1. Tidak ada kurikulum apapun yang diterapkan
Kurikulum adalah salah satu momok bagi orang tua yang bukan tidak mungkin mengagalkan niat untuk SEGERA memulai HS. Kita yang notabene belasan hingga puluhan tahun duduk di bangku sekolah formal, pastilah mengaggap bahwa kurikulum adalah nyawa dari suatu pendidikan. Ditambah lagi, kita sebagai murid hanya duduk manis di dalam kelas, sedangkan pemerintah bersama segenap ahli pendidikan yang meramu kurikulum.
Ketika HS, kita dituntut membuat program-program untuk anak kita.

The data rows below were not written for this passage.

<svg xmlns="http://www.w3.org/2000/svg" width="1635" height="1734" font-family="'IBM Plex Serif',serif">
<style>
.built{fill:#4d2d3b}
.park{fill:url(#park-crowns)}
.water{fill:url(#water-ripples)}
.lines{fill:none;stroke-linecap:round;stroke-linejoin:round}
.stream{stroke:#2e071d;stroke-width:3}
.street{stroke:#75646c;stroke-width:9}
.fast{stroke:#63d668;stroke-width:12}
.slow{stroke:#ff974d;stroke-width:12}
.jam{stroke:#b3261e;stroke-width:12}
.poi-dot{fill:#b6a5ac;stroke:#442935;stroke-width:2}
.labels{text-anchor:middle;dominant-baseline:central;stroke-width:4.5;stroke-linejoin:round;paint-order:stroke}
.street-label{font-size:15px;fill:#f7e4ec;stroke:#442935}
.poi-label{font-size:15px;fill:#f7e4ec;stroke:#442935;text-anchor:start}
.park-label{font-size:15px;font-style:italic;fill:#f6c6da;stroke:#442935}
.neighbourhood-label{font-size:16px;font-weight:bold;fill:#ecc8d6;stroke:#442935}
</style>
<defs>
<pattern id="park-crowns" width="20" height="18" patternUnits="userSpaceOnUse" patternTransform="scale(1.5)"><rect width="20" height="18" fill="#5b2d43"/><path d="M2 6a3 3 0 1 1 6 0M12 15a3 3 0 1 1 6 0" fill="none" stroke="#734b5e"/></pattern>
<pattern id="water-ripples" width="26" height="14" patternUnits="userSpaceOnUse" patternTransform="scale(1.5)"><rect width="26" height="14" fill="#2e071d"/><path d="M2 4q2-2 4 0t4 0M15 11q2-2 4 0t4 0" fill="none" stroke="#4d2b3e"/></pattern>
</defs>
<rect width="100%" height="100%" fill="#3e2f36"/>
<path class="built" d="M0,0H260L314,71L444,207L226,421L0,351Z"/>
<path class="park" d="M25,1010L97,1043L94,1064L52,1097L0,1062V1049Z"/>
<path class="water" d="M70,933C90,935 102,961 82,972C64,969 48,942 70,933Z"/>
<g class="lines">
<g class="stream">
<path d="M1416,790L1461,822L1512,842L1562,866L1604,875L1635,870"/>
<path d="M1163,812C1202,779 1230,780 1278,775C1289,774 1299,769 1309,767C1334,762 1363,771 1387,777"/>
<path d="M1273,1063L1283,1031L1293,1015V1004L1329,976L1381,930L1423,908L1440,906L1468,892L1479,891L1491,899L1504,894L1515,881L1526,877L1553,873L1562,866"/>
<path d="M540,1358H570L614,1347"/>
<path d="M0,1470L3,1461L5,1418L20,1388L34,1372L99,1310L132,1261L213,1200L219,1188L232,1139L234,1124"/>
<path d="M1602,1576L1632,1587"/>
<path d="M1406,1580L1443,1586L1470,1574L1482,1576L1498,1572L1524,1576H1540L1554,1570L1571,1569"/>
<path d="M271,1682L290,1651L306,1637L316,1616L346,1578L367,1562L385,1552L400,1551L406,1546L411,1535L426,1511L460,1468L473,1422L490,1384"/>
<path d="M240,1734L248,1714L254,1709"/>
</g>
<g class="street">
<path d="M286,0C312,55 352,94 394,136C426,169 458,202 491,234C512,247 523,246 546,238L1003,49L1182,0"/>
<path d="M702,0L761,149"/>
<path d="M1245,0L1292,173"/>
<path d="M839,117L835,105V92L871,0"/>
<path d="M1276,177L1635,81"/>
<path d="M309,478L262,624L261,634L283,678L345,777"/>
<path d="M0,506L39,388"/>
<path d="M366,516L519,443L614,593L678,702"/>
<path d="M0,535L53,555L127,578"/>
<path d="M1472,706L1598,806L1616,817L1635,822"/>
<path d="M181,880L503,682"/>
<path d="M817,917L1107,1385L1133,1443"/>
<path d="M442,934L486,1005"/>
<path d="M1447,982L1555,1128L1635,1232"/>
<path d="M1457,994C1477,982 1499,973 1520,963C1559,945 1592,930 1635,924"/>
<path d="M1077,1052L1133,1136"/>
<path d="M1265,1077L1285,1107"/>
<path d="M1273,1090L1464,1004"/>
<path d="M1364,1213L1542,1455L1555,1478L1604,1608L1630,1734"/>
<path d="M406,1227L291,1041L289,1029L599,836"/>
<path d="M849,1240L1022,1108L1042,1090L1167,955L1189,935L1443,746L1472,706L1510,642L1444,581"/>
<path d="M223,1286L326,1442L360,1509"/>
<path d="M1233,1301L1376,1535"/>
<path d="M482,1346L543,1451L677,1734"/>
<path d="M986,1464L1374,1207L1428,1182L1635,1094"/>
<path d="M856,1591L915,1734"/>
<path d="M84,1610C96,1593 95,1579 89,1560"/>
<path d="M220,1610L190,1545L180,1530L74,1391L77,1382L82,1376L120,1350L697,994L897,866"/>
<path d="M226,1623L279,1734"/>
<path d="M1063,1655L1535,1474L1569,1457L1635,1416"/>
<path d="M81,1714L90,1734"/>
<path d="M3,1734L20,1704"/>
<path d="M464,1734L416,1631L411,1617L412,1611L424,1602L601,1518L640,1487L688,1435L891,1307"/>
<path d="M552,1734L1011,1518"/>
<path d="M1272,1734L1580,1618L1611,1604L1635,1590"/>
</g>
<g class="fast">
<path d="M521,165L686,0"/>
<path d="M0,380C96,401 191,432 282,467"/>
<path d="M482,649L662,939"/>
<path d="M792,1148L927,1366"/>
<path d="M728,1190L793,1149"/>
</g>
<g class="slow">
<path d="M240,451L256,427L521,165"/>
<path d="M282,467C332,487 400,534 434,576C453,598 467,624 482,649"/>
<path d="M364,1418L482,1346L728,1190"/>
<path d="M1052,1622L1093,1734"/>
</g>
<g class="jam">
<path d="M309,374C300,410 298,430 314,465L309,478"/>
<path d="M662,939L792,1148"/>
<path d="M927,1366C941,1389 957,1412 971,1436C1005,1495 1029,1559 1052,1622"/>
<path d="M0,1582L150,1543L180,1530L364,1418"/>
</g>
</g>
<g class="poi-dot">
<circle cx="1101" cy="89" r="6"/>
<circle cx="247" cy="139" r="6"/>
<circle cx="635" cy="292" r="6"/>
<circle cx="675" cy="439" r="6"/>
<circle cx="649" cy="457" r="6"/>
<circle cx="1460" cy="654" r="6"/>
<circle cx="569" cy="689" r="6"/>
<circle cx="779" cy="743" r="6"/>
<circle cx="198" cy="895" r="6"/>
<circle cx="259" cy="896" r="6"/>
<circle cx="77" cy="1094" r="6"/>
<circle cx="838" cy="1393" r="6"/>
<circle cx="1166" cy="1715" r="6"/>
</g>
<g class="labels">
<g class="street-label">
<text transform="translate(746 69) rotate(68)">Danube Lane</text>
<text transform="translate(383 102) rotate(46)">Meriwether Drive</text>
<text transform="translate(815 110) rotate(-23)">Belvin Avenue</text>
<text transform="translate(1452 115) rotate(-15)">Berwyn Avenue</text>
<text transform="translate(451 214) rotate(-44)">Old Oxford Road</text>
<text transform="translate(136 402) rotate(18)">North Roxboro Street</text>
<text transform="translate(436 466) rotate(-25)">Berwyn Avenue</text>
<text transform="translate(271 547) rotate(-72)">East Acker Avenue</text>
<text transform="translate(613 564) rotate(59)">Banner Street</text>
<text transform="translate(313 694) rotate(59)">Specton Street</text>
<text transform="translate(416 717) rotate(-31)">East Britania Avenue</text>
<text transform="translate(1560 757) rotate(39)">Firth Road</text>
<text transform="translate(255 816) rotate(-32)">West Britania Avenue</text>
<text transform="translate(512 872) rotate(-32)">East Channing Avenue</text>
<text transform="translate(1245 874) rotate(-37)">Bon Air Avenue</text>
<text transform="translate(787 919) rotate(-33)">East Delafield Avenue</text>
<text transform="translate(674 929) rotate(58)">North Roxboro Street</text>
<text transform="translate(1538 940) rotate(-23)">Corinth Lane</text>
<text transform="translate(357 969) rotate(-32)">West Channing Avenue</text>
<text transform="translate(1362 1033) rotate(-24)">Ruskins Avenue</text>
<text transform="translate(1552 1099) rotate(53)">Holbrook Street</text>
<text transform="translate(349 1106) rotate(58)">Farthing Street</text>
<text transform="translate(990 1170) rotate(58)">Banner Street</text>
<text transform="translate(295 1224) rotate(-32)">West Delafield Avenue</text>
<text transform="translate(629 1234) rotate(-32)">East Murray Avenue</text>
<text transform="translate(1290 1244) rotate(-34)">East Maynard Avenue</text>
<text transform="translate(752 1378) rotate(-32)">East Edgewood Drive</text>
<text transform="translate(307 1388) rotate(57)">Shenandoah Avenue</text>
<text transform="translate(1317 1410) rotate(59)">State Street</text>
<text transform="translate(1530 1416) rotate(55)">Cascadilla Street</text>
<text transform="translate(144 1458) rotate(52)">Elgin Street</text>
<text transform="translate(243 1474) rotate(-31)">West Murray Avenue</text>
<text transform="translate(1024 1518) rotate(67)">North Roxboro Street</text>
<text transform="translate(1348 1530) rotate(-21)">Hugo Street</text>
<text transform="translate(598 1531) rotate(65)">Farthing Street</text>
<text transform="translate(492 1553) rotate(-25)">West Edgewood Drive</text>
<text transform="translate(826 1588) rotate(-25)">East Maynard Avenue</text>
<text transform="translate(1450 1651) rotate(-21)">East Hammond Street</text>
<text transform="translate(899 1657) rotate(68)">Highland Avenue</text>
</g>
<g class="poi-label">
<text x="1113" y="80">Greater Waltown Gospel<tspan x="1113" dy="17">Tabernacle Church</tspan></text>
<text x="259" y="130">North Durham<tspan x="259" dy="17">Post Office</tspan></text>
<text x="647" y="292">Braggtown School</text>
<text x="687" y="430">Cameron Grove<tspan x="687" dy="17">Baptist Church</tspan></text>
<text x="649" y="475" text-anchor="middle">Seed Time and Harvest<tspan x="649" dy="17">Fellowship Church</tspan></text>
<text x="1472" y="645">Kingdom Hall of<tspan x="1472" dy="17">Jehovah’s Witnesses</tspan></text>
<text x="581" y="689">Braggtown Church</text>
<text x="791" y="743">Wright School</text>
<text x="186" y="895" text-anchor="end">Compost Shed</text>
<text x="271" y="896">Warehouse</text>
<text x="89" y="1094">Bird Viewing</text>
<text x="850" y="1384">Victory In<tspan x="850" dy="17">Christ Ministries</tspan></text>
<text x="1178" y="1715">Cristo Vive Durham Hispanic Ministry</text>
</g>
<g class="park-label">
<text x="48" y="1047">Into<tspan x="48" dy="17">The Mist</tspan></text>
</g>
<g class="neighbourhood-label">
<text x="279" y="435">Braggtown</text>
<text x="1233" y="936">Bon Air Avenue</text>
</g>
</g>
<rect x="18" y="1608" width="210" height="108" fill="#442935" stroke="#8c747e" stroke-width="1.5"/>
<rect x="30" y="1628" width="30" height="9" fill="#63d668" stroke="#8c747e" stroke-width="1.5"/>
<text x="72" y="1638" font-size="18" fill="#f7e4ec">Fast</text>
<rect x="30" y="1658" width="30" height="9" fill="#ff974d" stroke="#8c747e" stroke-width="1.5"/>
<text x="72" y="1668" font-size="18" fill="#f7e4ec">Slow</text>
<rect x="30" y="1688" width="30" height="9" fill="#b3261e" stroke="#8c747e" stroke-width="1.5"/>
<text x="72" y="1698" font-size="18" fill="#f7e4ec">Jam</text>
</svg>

Tidak ada yang membimbing, pun bisa jadi kita adalah perintis HS di keluarga besar atau di kota domisili. Disisi lain, banyak sekali informasi tentang metode-metode pendidikan yang semuanya luar biasa. Sebut saja Montessori, Charlotte Mason, Waldrof, Regio Emillia, metode pembelajaran berbasis keagamaan, dan unschooling.

Lalu, saya bagaimana?
Saya teringat bahwa dalam buku "7 Habits of Highly Effective People" disinggung mengenai fokus dengan apa yang bisa dikerjakan. Bukan menguatirkan sesuatu yang tidak bisa kita kerjakan.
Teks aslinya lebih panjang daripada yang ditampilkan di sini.